Por um Moçambique sem Lepra

A lepra é uma doença que pouco se ouve falar nos nossos dias. Imaginamos mãos e pés sem dedos, faces desfiguradas… e pensamos que já não existe.

Chamo-me Vanda Barnabé e troquei Évora pelas terras quentes de África para partilhar um pouco da minha vida com os leprosos e este povo. Estive 24 meses junto dos doentes de lepra, no distrito rural que envolve a cidade de Nampula, ao Norte de Moçambique. Fui voluntária através da Associação Portuguesa Amigos de Raoul Follereau (APARF) e estive a exercer a minha profissão de enfermeira em favor destes doentes.

Desenvolvi actividades em nome da APARF numa parceria com os serviços de saúde locais, colaborando estreitamente com o Programa Nacional de Controlo de Tuberculose e Lepra (PNCTL), nas suas actividades junto dos doentes de lepra e de tuberculose.

Partia cedo para o mato, na companhia do Enfermeiro Supervisor Distrital do PNCTL, na visita diária a um dos cerca de 30 a 35 locais, entre Centros, Postos de Saúde e Postos de Distribuição de Medicamentos (os vulgares Alpendres, feitos apenas de capim e canas de bambo), que visitávamos mensalmente e onde os doentes de lepra confirmados e os doentes suspeitos se concentravam para nos receber.
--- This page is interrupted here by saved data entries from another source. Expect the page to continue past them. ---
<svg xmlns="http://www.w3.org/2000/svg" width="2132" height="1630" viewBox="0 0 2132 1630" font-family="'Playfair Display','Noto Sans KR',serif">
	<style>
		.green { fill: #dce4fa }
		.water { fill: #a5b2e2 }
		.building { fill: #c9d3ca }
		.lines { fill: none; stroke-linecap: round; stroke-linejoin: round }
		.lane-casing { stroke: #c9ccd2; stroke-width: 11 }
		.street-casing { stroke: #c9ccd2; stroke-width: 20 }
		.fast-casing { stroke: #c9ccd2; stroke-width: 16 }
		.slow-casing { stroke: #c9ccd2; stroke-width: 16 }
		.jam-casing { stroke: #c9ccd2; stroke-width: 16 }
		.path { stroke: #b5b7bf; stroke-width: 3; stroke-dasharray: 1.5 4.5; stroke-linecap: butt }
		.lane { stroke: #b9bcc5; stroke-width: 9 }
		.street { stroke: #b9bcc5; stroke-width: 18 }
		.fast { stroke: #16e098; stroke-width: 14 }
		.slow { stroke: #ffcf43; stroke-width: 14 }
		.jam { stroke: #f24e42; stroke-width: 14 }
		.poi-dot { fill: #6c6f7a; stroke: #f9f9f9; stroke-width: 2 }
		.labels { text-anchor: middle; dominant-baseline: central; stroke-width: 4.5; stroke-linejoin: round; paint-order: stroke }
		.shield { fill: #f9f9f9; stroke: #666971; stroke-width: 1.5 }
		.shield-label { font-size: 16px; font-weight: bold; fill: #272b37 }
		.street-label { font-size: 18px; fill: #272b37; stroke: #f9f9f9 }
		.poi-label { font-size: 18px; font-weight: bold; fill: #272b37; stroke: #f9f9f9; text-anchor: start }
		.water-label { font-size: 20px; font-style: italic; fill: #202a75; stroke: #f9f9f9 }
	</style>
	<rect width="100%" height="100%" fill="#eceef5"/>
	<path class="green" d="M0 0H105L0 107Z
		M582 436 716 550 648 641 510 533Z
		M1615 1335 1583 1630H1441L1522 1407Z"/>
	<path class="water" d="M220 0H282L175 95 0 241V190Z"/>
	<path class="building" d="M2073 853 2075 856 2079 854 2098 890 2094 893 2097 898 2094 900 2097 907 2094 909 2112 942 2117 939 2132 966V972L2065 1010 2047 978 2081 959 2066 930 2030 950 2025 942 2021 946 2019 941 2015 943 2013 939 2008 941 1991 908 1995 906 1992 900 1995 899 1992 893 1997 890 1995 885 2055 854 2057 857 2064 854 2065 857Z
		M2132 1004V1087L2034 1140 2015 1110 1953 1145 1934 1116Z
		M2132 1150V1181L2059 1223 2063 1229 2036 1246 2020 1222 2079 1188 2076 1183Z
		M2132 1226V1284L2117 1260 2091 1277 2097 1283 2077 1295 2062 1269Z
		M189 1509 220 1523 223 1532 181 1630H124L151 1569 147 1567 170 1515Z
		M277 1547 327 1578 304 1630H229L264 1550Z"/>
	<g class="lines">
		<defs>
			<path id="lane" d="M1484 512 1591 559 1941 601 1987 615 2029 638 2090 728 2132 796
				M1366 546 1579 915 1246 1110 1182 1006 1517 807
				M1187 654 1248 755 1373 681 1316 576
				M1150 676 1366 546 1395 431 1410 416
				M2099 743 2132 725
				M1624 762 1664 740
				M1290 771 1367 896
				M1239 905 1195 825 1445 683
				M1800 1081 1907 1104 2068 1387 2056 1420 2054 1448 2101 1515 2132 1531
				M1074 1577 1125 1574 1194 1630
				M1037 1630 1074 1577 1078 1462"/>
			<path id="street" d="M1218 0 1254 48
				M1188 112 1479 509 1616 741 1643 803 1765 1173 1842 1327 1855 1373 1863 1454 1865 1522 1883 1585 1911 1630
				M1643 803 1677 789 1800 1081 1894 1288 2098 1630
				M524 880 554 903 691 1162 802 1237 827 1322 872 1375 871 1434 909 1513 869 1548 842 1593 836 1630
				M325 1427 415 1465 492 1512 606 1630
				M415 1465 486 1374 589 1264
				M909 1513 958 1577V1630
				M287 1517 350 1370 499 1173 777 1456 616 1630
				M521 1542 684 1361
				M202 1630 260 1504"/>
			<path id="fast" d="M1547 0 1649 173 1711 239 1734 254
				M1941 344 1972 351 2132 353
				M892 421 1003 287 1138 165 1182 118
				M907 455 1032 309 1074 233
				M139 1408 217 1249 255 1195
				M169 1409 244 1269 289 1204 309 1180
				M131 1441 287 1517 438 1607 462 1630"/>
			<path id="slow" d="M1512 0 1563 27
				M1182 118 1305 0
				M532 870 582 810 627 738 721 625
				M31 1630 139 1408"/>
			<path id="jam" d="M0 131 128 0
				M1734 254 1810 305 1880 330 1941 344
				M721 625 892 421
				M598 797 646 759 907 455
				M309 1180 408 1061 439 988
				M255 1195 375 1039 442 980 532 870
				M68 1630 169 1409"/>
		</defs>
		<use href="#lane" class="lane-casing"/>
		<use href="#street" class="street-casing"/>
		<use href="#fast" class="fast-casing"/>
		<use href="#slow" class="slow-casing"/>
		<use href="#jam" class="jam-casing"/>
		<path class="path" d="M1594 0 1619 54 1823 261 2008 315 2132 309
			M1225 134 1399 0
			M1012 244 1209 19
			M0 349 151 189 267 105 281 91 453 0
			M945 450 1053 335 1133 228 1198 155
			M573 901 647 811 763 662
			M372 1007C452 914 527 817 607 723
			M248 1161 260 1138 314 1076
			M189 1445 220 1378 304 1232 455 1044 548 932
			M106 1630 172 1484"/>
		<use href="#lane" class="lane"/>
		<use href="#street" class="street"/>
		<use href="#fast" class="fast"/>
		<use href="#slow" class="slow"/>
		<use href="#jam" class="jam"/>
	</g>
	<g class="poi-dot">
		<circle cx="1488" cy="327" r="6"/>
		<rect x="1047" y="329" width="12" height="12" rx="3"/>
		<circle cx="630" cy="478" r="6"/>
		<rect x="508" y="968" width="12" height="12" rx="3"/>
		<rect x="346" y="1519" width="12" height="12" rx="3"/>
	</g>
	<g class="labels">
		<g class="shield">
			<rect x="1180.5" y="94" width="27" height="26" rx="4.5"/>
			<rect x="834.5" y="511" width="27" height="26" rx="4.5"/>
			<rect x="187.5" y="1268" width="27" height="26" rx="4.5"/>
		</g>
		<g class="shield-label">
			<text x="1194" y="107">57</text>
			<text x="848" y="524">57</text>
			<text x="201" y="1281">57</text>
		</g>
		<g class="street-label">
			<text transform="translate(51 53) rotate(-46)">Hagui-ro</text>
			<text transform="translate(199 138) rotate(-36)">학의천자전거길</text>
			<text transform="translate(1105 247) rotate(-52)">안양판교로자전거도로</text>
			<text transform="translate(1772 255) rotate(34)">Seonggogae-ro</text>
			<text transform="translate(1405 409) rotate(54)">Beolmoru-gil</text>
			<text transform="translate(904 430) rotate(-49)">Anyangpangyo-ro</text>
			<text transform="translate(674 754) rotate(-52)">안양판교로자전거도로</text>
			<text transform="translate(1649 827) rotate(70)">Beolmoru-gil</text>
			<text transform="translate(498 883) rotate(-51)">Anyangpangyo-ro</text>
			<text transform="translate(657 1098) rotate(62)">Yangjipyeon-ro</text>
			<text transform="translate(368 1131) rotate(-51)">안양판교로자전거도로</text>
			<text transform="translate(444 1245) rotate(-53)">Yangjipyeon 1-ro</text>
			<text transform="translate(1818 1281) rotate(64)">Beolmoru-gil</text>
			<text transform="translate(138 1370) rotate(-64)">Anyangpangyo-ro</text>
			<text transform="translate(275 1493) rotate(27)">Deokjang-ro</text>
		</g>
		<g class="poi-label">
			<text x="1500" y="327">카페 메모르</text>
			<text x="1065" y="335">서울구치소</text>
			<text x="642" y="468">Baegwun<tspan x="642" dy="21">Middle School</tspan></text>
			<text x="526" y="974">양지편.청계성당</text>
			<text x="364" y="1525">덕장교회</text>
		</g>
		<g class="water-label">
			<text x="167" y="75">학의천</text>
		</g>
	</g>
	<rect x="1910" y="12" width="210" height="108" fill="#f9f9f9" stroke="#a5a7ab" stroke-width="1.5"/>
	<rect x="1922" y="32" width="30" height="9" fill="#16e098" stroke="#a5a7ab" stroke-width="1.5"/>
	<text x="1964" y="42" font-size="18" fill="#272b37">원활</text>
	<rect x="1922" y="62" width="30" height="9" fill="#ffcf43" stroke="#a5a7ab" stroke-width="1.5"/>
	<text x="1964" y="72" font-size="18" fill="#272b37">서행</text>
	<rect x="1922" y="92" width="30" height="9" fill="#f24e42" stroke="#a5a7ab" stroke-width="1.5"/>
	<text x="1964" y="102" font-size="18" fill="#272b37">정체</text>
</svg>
Os acessos até estes locais nem sempre eram os melhores. A maioria das picadas (as estradas de terra batida) apresentavam obstáculos como buracos, valetas, areia, troncos, riachos… sendo também frequentados por condutores de bicicleta (o transporte mais usado pelo povo), animais, pessoas, motos, chapas (os autocarros)… pelo que era necessário atenção e alguma destreza manual. Muitas vezes para se chegar a um local demorava-se bastante tempo a percorrer poucos quilómetros, mas compensava ao ver que os doentes esperavam, persistentes, a nossa chegada.
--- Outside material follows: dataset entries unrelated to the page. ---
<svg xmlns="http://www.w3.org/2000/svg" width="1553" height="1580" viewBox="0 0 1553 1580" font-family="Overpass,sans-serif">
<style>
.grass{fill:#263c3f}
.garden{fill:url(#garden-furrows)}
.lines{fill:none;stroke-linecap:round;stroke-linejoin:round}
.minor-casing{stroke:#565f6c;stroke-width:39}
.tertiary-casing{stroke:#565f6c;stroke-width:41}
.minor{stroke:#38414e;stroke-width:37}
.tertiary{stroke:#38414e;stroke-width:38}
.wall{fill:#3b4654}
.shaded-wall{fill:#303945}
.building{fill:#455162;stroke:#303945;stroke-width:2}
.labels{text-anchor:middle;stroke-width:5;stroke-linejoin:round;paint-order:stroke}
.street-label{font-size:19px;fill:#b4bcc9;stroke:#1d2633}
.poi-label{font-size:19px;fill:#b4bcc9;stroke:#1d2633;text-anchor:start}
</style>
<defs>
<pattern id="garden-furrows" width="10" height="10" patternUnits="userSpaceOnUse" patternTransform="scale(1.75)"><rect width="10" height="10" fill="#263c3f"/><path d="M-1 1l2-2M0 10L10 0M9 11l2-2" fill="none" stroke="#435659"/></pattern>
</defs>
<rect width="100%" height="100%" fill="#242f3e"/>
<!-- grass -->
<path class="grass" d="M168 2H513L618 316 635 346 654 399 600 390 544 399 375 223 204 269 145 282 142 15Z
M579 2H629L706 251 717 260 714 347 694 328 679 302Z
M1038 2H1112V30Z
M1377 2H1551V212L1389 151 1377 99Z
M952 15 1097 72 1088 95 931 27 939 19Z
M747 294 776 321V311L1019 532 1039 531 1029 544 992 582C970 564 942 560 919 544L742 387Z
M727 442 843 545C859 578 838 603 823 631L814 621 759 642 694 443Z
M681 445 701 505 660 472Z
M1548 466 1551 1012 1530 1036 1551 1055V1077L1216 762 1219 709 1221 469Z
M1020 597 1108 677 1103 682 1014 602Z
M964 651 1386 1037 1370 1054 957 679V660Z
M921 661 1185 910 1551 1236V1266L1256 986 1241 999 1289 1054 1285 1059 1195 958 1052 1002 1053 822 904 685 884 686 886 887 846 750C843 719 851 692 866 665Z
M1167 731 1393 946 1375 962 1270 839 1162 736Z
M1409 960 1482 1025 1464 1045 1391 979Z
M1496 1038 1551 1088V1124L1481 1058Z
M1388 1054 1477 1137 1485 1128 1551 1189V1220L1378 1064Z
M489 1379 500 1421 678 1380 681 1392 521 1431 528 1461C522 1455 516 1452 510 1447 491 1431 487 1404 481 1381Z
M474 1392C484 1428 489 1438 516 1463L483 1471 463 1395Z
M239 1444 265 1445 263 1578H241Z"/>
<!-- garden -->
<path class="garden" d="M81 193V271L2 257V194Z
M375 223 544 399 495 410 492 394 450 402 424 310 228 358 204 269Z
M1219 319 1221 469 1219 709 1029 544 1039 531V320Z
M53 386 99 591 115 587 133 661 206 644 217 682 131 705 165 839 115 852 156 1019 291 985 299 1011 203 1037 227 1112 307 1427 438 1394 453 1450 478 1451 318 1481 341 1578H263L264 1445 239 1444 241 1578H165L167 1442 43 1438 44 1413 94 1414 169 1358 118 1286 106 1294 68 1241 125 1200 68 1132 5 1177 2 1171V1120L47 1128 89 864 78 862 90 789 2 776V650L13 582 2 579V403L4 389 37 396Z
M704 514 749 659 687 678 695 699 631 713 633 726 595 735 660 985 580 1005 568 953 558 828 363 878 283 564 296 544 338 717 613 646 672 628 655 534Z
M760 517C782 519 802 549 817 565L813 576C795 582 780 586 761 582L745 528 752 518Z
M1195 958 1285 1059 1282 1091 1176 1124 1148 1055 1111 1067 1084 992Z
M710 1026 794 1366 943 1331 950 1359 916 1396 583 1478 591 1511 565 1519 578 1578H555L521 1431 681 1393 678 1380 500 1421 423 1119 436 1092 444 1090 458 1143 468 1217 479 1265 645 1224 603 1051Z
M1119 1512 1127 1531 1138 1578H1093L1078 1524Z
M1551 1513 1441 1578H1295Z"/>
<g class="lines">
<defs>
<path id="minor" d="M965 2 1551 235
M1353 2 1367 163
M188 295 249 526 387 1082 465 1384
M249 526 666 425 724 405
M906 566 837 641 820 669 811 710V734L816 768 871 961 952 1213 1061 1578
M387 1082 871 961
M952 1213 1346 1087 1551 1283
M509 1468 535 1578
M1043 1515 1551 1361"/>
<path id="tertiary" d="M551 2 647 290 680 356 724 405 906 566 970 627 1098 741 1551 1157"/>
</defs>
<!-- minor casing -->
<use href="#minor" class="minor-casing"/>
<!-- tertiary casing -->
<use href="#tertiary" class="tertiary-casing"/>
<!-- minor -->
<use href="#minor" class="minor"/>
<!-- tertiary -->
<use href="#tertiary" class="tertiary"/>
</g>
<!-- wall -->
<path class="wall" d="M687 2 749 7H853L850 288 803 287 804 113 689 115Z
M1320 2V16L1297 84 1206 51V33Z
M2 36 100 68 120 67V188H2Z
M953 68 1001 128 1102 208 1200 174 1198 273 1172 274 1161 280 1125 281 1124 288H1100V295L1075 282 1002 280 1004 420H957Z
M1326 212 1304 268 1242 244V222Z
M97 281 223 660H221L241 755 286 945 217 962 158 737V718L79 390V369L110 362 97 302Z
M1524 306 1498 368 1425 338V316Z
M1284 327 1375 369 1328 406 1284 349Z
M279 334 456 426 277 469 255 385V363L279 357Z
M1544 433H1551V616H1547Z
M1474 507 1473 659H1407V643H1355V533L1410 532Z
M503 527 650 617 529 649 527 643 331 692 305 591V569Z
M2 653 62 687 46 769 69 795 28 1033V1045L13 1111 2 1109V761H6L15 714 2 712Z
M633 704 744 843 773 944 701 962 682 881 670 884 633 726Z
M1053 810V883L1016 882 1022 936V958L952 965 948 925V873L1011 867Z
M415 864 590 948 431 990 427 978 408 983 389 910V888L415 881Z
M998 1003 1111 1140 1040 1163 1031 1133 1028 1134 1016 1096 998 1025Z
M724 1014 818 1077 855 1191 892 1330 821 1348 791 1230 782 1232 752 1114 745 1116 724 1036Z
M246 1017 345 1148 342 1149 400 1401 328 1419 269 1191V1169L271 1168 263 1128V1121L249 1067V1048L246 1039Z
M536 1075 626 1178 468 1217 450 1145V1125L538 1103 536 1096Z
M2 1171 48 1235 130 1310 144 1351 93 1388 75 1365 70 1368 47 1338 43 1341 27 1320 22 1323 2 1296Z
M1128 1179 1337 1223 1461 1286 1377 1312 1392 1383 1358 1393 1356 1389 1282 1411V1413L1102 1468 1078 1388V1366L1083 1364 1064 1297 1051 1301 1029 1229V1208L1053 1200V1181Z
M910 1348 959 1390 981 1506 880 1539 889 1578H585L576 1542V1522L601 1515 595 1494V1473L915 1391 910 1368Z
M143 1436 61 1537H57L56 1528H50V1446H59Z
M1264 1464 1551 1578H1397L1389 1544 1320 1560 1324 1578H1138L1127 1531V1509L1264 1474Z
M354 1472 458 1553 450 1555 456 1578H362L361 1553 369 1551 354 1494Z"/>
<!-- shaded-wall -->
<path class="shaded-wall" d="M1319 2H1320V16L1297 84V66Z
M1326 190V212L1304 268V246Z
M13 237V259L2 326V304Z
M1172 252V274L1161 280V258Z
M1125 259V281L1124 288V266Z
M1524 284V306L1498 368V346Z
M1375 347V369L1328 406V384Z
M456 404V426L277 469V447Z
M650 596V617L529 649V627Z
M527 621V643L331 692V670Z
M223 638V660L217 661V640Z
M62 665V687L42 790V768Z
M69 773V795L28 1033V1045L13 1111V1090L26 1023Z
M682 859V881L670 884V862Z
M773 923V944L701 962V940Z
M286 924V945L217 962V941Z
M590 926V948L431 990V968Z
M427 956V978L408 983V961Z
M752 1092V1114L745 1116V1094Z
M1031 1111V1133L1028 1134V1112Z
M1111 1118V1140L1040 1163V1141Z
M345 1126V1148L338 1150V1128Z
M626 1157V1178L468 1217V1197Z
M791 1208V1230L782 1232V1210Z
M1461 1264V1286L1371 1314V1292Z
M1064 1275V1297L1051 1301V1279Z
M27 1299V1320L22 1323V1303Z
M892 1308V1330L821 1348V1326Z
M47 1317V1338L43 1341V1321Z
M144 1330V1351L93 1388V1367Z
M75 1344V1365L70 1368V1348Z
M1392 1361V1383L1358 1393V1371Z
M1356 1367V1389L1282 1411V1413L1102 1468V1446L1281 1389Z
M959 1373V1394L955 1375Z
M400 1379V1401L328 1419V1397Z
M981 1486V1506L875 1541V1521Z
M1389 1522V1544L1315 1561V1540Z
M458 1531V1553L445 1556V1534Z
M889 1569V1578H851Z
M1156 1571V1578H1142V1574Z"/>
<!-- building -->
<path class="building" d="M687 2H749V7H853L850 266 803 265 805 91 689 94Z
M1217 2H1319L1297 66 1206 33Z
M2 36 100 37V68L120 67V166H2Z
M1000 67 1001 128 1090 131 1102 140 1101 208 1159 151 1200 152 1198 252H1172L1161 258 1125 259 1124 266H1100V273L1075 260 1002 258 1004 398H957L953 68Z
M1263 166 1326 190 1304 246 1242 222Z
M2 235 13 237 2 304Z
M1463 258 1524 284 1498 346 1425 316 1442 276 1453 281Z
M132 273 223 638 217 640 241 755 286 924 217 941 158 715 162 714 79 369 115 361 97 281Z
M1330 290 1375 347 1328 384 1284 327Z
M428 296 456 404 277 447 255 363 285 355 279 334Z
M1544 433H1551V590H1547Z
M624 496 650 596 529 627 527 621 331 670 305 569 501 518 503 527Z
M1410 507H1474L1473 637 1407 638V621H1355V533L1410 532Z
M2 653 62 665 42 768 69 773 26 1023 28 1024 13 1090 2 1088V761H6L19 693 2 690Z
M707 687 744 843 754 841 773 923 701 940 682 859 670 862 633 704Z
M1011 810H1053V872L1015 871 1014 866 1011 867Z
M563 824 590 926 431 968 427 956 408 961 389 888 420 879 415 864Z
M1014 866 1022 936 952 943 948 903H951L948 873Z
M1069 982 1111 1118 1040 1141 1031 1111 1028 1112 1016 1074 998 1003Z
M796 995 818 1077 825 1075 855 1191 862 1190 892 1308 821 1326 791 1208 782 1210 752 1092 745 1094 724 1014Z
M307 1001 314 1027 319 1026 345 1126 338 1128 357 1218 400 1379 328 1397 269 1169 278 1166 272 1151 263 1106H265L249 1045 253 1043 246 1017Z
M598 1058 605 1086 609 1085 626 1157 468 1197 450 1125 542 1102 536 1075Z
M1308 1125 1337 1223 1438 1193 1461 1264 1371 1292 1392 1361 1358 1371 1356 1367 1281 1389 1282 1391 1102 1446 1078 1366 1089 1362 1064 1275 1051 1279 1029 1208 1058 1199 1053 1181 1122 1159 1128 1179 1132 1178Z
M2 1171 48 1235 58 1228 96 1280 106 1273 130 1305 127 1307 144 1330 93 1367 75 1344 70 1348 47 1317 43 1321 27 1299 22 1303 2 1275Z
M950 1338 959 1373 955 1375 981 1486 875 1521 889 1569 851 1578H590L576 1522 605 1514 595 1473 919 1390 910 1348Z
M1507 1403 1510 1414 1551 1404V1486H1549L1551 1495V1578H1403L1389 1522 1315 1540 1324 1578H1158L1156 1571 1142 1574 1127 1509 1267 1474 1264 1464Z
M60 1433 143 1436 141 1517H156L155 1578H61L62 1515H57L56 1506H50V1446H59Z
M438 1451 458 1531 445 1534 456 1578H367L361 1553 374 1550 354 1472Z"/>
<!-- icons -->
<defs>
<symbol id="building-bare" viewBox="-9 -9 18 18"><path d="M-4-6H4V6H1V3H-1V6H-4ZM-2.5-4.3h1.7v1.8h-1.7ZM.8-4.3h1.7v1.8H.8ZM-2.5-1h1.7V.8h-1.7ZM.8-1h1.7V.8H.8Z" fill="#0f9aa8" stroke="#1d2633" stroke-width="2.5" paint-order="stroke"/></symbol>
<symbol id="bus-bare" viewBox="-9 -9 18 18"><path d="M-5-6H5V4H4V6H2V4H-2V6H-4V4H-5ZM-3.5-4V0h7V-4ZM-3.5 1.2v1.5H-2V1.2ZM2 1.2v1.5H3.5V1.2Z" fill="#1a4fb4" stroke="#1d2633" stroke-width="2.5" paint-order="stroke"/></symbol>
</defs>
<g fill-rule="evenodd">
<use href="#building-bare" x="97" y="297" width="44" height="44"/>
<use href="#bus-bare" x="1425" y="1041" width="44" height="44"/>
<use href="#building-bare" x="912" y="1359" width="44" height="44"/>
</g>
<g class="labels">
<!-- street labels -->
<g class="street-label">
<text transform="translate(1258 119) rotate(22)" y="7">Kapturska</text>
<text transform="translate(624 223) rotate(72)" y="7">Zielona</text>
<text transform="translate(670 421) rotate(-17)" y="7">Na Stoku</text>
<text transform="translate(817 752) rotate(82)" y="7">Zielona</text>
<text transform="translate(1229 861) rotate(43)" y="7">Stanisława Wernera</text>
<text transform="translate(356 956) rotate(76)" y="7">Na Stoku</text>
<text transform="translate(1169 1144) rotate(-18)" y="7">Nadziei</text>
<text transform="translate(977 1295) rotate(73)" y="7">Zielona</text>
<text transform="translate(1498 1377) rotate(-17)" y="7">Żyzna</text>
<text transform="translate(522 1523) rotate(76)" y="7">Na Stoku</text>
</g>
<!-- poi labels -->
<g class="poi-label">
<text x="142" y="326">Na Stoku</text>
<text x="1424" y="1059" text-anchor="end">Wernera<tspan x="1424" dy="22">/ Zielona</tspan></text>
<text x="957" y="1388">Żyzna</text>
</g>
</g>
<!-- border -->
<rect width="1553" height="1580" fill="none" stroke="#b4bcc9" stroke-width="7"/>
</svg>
A minha acção como voluntária e enfermeira era de supervisionar e auxiliar o enfermeiro da unidade sanitária visitada, na sua actividade junto dos doentes de lepra. Iniciavam-se os trabalhos com a ajuda do voluntário do PNCTL que traduzia de makhua (o dialecto falado pela maioria da população na província de Nampula) para português tudo o que se falava com os doentes. Estes eram observados para fazer o possível diagnóstico da doença; reavaliados motora e sensitivamente, a nível dos principais troncos nervosos periféricos que são mais afectados pela doença de lepra. Do mesmo modo, eram também observados com especial atenção olhos, mãos e pés, para despistar possíveis zonas insensíveis que mais tarde poderiam desenvolver feridas, bastante complicadas de tratar e curar, devido à falta de sensibilidade que a lepra provoca.

Para além do medicamento gratuito que recebiam, a APARF, na minha pessoa, distribuía alguns géneros, que podem parecer coisas sem importância mas que ali são bens de primeira necessidade, como barras de sabão, sacos de sal, mantas, calçado adaptado às deformidades dos doentes, pão, roupa, outros medicamentos, … sorrisos e palavras de incentivo, que ajudavam a motivar para regressar no próximo mês ao mesmo local para nova concentração e nova visita.

O trabalho que realizei junto destes doentes alargou a minha visão sobre a doença de lepra e sobre o mundo em que vivemos. Pelo facto de ser enfermeira e poder assim realizar voluntariado na mesma área profissional foi uma experiência muito rica e interessante para mim. Senti-me útil por partilhar conhecimentos e experiência mas sinto que ganhei muito mais do que partilhei e ofereci aos leprosos nestes 24 meses de voluntariado.